WHAT IS BEING ASKED:
Retype every line of the records below, character for character.

(Items from a dataset)
──────────────────────────────

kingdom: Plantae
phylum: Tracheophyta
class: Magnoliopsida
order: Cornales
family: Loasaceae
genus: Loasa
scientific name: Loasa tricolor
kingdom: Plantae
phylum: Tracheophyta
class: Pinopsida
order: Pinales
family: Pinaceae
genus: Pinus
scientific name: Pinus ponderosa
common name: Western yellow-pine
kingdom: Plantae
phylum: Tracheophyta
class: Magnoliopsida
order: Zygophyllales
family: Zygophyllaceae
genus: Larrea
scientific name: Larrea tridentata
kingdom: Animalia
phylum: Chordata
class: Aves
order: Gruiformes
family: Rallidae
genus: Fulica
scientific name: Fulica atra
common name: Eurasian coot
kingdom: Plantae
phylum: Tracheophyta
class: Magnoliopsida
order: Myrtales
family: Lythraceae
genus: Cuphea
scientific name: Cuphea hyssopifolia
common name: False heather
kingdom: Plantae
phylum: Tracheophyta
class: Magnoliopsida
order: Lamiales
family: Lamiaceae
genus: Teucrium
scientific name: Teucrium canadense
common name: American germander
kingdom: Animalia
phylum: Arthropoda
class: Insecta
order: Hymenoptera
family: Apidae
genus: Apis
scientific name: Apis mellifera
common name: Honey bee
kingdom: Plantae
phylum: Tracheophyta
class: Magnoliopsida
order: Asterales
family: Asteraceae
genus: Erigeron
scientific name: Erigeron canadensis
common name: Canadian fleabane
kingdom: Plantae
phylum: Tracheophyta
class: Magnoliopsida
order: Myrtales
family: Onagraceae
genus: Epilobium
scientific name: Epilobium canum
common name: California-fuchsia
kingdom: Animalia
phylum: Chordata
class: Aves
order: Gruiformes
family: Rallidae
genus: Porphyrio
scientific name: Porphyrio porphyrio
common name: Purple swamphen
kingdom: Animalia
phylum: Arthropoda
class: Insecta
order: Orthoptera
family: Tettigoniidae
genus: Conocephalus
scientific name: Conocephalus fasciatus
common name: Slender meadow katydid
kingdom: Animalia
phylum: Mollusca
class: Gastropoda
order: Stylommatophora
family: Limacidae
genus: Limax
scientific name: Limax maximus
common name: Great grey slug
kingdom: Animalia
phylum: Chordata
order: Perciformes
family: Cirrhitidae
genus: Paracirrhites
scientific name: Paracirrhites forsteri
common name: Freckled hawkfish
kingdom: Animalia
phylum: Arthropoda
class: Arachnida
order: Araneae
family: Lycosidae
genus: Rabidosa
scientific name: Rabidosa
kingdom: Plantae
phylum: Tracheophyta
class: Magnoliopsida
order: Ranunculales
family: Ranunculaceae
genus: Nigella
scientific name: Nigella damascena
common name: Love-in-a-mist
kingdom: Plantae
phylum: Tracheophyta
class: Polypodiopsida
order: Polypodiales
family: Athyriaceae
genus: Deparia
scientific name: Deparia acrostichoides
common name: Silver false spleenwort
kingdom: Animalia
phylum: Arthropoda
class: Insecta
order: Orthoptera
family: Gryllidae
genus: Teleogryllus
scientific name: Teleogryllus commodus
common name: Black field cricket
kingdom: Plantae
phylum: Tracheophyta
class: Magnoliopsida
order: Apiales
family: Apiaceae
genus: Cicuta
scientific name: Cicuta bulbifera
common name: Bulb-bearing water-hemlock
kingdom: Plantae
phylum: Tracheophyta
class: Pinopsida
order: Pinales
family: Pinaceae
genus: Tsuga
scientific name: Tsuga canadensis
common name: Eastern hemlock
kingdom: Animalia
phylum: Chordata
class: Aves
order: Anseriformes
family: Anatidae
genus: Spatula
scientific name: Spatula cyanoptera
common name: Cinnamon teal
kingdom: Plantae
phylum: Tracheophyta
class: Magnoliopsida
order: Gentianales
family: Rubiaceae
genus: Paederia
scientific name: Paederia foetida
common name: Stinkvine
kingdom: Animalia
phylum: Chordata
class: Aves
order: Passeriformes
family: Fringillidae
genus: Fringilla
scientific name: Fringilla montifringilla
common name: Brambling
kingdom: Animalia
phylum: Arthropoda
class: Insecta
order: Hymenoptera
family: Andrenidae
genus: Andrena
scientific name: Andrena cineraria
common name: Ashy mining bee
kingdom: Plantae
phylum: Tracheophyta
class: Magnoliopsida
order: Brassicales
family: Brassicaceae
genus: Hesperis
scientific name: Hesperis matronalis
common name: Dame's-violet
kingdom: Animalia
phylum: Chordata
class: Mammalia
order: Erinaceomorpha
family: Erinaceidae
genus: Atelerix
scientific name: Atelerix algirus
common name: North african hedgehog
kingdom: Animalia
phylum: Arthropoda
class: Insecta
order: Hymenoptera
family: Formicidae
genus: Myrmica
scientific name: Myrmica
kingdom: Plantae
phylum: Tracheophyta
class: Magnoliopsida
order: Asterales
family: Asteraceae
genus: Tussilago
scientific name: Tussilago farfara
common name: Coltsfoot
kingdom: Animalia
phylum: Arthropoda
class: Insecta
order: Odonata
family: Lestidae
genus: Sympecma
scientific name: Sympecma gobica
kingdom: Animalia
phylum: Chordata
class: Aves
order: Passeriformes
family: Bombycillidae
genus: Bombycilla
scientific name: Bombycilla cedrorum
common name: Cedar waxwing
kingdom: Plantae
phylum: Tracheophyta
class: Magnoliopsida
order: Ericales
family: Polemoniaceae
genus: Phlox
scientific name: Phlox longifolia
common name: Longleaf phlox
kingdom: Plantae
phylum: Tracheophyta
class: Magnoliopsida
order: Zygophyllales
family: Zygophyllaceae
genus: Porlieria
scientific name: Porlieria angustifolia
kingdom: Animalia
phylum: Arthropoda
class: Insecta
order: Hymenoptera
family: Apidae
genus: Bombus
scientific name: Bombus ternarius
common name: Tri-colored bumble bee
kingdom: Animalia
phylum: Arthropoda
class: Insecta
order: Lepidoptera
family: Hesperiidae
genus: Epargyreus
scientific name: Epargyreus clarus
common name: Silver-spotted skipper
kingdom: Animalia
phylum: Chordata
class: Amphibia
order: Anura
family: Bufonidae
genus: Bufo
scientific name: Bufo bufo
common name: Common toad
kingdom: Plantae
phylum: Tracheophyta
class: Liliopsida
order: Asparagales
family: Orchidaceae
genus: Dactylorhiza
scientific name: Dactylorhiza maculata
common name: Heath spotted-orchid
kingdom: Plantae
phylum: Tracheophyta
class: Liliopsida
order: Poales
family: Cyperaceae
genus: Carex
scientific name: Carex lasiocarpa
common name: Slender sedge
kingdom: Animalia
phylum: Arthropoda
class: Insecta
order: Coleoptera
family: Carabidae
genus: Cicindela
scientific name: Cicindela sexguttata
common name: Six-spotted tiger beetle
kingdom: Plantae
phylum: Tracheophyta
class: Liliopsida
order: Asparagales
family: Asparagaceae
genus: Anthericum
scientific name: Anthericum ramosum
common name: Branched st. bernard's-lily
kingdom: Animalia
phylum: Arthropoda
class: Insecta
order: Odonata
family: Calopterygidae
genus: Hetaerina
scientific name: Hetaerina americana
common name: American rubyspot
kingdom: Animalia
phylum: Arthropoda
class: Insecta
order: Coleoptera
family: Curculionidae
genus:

──────────────────────────────

WRITTEN SOLUTION:
kingdom: Plantae
phylum: Tracheophyta
class: Magnoliopsida
order: Cornales
family: Loasaceae
genus: Loasa
scientific name: Loasa tricolor
kingdom: Plantae
phylum: Tracheophyta
class: Pinopsida
order: Pinales
family: Pinaceae
genus: Pinus
scientific name: Pinus ponderosa
common name: Western yellow-pine
kingdom: Plantae
phylum: Tracheophyta
class: Magnoliopsida
order: Zygophyllales
family: Zygophyllaceae
genus: Larrea
scientific name: Larrea tridentata
kingdom: Animalia
phylum: Chordata
class: Aves
order: Gruiformes
family: Rallidae
genus: Fulica
scientific name: Fulica atra
common name: Eurasian coot
kingdom: Plantae
phylum: Tracheophyta
class: Magnoliopsida
order: Myrtales
family: Lythraceae
genus: Cuphea
scientific name: Cuphea hyssopifolia
common name: False heather
kingdom: Plantae
phylum: Tracheophyta
class: Magnoliopsida
order: Lamiales
family: Lamiaceae
genus: Teucrium
scientific name: Teucrium canadense
common name: American germander
kingdom: Animalia
phylum: Arthropoda
class: Insecta
order: Hymenoptera
family: Apidae
genus: Apis
scientific name: Apis mellifera
common name: Honey bee
kingdom: Plantae
phylum: Tracheophyta
class: Magnoliopsida
order: Asterales
family: Asteraceae
genus: Erigeron
scientific name: Erigeron canadensis
common name: Canadian fleabane
kingdom: Plantae
phylum: Tracheophyta
class: Magnoliopsida
order: Myrtales
family: Onagraceae
genus: Epilobium
scientific name: Epilobium canum
common name: California-fuchsia
kingdom: Animalia
phylum: Chordata
class: Aves
order: Gruiformes
family: Rallidae
genus: Porphyrio
scientific name: Porphyrio porphyrio
common name: Purple swamphen
kingdom: Animalia
phylum: Arthropoda
class: Insecta
order: Orthoptera
family: Tettigoniidae
genus: Conocephalus
scientific name: Conocephalus fasciatus
common name: Slender meadow katydid
kingdom: Animalia
phylum: Mollusca
class: Gastropoda
order: Stylommatophora
family: Limacidae
genus: Limax
scientific name: Limax maximus
common name: Great grey slug
kingdom: Animalia
phylum: Chordata
order: Perciformes
family: Cirrhitidae
genus: Paracirrhites
scientific name: Paracirrhites forsteri
common name: Freckled hawkfish
kingdom: Animalia
phylum: Arthropoda
class: Arachnida
order: Araneae
family: Lycosidae
genus: Rabidosa
scientific name: Rabidosa
kingdom: Plantae
phylum: Tracheophyta
class: Magnoliopsida
order: Ranunculales
family: Ranunculaceae
genus: Nigella
scientific name: Nigella damascena
common name: Love-in-a-mist
kingdom: Plantae
phylum: Tracheophyta
class: Polypodiopsida
order: Polypodiales
family: Athyriaceae
genus: Deparia
scientific name: Deparia acrostichoides
common name: Silver false spleenwort
kingdom: Animalia
phylum: Arthropoda
class: Insecta
order: Orthoptera
family: Gryllidae
genus: Teleogryllus
scientific name: Teleogryllus commodus
common name: Black field cricket
kingdom: Plantae
phylum: Tracheophyta
class: Magnoliopsida
order: Apiales
family: Apiaceae
genus: Cicuta
scientific name: Cicuta bulbifera
common name: Bulb-bearing water-hemlock
kingdom: Plantae
phylum: Tracheophyta
class: Pinopsida
order: Pinales
family: Pinaceae
genus: Tsuga
scientific name: Tsuga canadensis
common name: Eastern hemlock
kingdom: Animalia
phylum: Chordata
class: Aves
order: Anseriformes
family: Anatidae
genus: Spatula
scientific name: Spatula cyanoptera
common name: Cinnamon teal
kingdom: Plantae
phylum: Tracheophyta
class: Magnoliopsida
order: Gentianales
family: Rubiaceae
genus: Paederia
scientific name: Paederia foetida
common name: Stinkvine
kingdom: Animalia
phylum: Chordata
class: Aves
order: Passeriformes
family: Fringillidae
genus: Fringilla
scientific name: Fringilla montifringilla
common name: Brambling
kingdom: Animalia
phylum: Arthropoda
class: Insecta
order: Hymenoptera
family: Andrenidae
genus: Andrena
scientific name: Andrena cineraria
common name: Ashy mining bee
kingdom: Plantae
phylum: Tracheophyta
class: Magnoliopsida
order: Brassicales
family: Brassicaceae
genus: Hesperis
scientific name: Hesperis matronalis
common name: Dame's-violet
kingdom: Animalia
phylum: Chordata
class: Mammalia
order: Erinaceomorpha
family: Erinaceidae
genus: Atelerix
scientific name: Atelerix algirus
common name: North african hedgehog
kingdom: Animalia
phylum: Arthropoda
class: Insecta
order: Hymenoptera
family: Formicidae
genus: Myrmica
scientific name: Myrmica
kingdom: Plantae
phylum: Tracheophyta
class: Magnoliopsida
order: Asterales
family: Asteraceae
genus: Tussilago
scientific name: Tussilago farfara
common name: Coltsfoot
kingdom: Animalia
phylum: Arthropoda
class: Insecta
order: Odonata
family: Lestidae
genus: Sympecma
scientific name: Sympecma gobica
kingdom: Animalia
phylum: Chordata
class: Aves
order: Passeriformes
family: Bombycillidae
genus: Bombycilla
scientific name: Bombycilla cedrorum
common name: Cedar waxwing
kingdom: Plantae
phylum: Tracheophyta
class: Magnoliopsida
order: Ericales
family: Polemoniaceae
genus: Phlox
scientific name: Phlox longifolia
common name: Longleaf phlox
kingdom: Plantae
phylum: Tracheophyta
class: Magnoliopsida
order: Zygophyllales
family: Zygophyllaceae
genus: Porlieria
scientific name: Porlieria angustifolia
kingdom: Animalia
phylum: Arthropoda
class: Insecta
order: Hymenoptera
family: Apidae
genus: Bombus
scientific name: Bombus ternarius
common name: Tri-colored bumble bee
kingdom: Animalia
phylum: Arthropoda
class: Insecta
order: Lepidoptera
family: Hesperiidae
genus: Epargyreus
scientific name: Epargyreus clarus
common name: Silver-spotted skipper
kingdom: Animalia
phylum: Chordata
class: Amphibia
order: Anura
family: Bufonidae
genus: Bufo
scientific name: Bufo bufo
common name: Common toad
kingdom: Plantae
phylum: Tracheophyta
class: Liliopsida
order: Asparagales
family: Orchidaceae
genus: Dactylorhiza
scientific name: Dactylorhiza maculata
common name: Heath spotted-orchid
kingdom: Plantae
phylum: Tracheophyta
class: Liliopsida
order: Poales
family: Cyperaceae
genus: Carex
scientific name: Carex lasiocarpa
common name: Slender sedge
kingdom: Animalia
phylum: Arthropoda
class: Insecta
order: Coleoptera
family: Carabidae
genus: Cicindela
scientific name: Cicindela sexguttata
common name: Six-spotted tiger beetle
kingdom: Plantae
phylum: Tracheophyta
class: Liliopsida
order: Asparagales
family: Asparagaceae
genus: Anthericum
scientific name: Anthericum ramosum
common name: Branched st. bernard's-lily
kingdom: Animalia
phylum: Arthropoda
class: Insecta
order: Odonata
family: Calopterygidae
genus: Hetaerina
scientific name: Hetaerina americana
common name: American rubyspot
kingdom: Animalia
phylum: Arthropoda
class: Insecta
order: Coleoptera
family: Curculionidae
genus:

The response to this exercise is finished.